When the former civil servant and Pakistani author Ayesha Siddiqa’s book Military Inc. was first published in 2007, it caused a furor of sorts in Pakistan. In the book, Siddiqa wrote about “Milbus”—a term she coined to describe “military capital that is used for the personal benefit of the military fraternity, especially the officer cadre, but is neither recorded nor part of the defense budget.” For her research, she relied on government documents and extensive interviews with former military generals. She reported in the book that those associated with the military in Pakistan owned a diverse set of businesses and had amassed great personal wealth, all the while making it appear that Pakistan was instead undergoing economic growth. At the time of its publication, the administration had blocked the book’s release, and many in Pakistan termed Siddiqa a traitor to her nation. However, her book subsequently, found an audience, and critical acclaim.
In the second edition of the book, which was recently published in India, Siddiqa added a new chapter on the military’s expanding control over Pakistani media. In the following excerpt from the chapter, she discusses how the military made forays into controlling the media, and the manner in which it was represented in popular culture.
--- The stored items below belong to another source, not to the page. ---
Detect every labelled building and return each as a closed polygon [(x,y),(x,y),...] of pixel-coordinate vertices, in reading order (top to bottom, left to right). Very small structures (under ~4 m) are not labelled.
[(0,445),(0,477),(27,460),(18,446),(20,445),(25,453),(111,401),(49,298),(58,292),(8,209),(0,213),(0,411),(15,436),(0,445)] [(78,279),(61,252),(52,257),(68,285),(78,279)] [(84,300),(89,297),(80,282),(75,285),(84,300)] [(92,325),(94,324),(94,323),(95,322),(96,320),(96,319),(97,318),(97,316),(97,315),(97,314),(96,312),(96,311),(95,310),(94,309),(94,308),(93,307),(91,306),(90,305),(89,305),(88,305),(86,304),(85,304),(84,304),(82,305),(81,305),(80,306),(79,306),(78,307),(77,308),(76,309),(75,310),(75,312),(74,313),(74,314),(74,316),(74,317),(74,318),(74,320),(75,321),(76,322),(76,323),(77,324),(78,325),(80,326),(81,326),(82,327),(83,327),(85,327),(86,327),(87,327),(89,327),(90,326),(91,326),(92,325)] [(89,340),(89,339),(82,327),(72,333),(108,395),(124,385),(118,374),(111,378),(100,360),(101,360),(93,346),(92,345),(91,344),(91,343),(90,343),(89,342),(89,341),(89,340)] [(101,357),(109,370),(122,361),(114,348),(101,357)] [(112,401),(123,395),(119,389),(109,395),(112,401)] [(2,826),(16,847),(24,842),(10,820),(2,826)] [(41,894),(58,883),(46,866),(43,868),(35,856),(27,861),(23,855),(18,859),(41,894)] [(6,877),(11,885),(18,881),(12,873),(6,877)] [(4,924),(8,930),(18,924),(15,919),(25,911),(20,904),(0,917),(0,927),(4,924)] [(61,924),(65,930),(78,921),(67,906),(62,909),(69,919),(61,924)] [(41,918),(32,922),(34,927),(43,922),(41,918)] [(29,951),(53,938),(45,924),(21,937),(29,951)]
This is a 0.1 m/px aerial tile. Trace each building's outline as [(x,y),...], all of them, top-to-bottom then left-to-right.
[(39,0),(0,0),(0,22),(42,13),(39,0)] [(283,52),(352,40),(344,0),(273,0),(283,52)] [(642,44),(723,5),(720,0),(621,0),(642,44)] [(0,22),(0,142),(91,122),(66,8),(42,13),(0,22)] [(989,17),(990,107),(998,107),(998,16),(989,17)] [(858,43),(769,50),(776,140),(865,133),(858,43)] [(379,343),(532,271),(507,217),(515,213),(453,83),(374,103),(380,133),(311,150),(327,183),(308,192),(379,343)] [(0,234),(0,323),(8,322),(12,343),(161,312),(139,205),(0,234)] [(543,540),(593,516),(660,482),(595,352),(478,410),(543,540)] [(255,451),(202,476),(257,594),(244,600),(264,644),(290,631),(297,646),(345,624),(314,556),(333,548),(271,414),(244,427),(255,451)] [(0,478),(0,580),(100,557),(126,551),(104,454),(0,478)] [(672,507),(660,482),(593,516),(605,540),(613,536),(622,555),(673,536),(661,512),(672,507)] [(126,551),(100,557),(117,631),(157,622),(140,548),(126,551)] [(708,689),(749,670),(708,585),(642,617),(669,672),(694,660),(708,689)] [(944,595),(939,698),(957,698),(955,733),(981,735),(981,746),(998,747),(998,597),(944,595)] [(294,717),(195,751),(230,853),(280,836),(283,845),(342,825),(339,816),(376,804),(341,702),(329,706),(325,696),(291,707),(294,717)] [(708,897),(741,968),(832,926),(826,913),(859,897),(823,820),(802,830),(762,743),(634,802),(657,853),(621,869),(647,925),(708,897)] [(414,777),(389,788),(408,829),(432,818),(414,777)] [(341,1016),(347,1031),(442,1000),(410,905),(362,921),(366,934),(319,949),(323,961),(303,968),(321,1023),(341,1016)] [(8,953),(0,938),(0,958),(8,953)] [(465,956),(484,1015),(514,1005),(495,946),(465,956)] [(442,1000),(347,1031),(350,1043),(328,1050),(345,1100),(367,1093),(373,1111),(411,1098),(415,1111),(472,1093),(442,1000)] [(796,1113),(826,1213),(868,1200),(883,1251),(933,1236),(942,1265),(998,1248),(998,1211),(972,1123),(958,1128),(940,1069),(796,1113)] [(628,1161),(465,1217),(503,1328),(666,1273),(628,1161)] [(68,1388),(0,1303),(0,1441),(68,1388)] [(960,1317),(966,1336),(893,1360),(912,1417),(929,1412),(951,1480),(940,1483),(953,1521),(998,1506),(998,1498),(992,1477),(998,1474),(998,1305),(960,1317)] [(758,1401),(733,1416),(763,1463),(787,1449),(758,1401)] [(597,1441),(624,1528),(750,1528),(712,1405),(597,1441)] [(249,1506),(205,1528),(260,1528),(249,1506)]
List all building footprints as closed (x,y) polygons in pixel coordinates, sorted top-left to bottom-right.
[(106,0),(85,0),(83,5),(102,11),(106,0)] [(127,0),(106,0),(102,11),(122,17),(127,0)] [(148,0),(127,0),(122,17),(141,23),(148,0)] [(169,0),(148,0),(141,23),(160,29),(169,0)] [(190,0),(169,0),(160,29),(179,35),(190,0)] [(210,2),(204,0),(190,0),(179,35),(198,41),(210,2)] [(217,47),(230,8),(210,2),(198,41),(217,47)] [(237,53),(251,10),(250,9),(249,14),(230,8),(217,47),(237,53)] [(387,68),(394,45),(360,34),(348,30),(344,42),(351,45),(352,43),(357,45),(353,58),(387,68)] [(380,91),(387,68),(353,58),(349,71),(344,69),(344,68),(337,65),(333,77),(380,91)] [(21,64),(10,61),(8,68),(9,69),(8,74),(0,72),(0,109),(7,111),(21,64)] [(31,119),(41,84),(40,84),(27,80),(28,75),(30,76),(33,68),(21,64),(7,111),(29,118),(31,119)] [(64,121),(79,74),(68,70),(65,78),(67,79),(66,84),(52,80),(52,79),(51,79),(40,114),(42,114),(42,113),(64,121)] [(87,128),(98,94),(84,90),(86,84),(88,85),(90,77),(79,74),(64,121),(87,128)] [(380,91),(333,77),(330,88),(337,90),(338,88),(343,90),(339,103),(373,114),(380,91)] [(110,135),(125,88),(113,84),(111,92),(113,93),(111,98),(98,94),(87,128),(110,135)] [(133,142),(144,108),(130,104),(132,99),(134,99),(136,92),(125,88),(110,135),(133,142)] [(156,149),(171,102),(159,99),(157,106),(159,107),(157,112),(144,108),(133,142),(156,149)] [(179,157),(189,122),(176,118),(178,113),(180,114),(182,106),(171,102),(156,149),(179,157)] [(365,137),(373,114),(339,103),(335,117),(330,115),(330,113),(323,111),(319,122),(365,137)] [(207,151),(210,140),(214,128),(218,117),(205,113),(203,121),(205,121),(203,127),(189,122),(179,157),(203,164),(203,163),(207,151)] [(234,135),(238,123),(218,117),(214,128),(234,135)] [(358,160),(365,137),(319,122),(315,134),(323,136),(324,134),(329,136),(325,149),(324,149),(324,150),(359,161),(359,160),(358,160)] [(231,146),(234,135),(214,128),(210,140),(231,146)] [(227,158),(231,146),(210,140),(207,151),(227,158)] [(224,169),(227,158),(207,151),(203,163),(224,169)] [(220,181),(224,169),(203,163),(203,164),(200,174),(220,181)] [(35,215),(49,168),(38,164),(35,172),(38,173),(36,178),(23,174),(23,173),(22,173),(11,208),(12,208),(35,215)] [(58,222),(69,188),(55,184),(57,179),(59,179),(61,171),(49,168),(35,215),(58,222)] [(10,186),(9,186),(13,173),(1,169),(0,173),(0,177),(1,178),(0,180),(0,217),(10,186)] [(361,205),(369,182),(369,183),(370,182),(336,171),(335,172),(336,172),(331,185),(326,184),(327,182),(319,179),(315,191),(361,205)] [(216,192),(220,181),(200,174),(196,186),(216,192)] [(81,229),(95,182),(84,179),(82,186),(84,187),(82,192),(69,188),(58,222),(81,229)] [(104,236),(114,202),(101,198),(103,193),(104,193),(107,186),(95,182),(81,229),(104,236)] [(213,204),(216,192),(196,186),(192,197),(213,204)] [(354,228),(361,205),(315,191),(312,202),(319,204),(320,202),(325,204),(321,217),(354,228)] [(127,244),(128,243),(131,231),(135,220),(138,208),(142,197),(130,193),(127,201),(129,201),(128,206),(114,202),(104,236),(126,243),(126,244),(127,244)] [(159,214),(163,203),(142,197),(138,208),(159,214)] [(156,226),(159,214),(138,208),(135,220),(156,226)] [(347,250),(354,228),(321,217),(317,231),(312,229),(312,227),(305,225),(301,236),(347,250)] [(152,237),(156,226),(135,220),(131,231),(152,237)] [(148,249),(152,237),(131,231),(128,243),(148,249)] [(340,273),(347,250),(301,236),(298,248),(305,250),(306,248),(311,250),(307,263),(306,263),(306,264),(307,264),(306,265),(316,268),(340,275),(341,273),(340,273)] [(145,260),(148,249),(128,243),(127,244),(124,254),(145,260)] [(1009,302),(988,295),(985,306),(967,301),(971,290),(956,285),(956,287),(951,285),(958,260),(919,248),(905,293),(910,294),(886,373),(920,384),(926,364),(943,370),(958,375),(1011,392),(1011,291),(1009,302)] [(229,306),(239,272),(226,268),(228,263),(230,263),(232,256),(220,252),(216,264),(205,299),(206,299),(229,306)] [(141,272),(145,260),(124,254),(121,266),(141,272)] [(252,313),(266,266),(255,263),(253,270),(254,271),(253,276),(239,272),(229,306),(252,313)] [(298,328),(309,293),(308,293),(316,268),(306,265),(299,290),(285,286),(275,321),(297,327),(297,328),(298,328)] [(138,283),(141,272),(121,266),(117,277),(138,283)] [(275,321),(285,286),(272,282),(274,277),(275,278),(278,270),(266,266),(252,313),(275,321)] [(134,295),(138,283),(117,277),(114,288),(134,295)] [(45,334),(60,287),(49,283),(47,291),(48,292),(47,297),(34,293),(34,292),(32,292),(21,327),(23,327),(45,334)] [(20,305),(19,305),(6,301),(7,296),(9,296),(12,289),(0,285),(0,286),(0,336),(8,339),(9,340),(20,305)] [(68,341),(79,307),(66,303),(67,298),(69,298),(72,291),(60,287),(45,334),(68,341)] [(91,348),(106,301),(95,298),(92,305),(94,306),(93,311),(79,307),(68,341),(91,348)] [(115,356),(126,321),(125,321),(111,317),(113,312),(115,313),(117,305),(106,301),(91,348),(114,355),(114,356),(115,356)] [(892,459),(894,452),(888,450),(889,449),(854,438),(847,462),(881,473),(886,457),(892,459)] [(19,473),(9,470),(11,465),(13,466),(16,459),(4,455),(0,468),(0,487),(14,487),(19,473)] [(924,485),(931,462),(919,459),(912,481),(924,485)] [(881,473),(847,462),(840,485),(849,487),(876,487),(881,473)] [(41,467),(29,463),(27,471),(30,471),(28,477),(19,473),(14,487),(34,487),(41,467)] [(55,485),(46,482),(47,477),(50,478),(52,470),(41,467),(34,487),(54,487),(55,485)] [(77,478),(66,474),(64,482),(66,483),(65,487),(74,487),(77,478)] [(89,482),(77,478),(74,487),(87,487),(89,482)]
While a similar pattern of presenting internal conflict as externally driven violence could be found in India too, in Pakistan’s case the issue is a bit more complex. The country’s army is as uncomfortable with ethnic politics as the founding father, who referred to ethnic politics as a ‘menace’ that had to be fought. The ongoing conflict in Baluchistan is a reminder of holes in the fabric of nationalism that Jinnah tried to build or that is now being constructed by the military or some of the right-wing forces. Since expanding the media, the army appears to have very systematically encouraged a security-establishment friendly narrative but has also developed a new nationalist discourse to keep its institution relevant not only for the state but for society as well. With the help of the media, the security establishment has managed to affect people’s thinking. The image of a nationalist soldier, who is highly professional, yet upholds the religious and cultural values of an Islamic republic, have fed the nationalist discourse. In order to influence both the narrative and the discourse, the military has developed an extensive communication structure and a strategy to engage with the formal civil society and with society at large.